**Problem requirements:**
Go through the listing and pick out each line with the word "more" in it.

**Source records:**
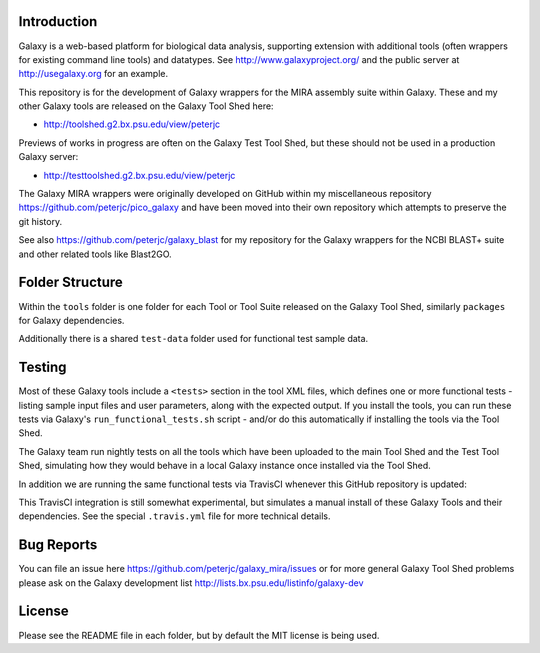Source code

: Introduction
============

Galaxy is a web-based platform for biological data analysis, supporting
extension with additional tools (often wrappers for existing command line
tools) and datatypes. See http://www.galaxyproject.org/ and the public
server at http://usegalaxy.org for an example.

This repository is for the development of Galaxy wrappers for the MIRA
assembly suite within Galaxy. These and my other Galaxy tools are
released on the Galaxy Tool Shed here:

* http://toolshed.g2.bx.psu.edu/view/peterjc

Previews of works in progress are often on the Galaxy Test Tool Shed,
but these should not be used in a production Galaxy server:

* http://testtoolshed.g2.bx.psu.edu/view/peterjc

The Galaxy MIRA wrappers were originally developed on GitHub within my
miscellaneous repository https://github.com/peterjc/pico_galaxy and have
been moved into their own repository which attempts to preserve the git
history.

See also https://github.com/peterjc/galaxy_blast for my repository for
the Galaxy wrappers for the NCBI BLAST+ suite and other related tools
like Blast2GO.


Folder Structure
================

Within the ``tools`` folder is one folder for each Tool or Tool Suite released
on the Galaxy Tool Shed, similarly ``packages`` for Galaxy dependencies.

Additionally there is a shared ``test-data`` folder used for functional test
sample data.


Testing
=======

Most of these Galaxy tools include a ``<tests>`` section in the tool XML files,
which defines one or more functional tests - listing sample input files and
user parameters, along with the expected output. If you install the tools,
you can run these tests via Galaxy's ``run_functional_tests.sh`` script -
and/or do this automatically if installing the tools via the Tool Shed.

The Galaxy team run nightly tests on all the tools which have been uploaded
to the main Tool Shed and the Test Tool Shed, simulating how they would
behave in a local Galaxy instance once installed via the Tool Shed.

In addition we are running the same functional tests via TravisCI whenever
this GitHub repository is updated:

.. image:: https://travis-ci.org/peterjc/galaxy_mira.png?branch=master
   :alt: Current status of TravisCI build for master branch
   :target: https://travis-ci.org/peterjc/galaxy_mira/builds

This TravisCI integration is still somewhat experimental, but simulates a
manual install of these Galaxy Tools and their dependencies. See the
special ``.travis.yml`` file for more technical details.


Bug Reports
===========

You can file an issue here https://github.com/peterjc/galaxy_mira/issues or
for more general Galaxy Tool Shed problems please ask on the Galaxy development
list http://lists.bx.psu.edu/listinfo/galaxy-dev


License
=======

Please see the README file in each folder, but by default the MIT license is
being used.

**Solution to the exercise:**
which defines one or more functional tests - listing sample input files and
special ``.travis.yml`` file for more technical details.
for more general Galaxy Tool Shed problems please ask on the Galaxy development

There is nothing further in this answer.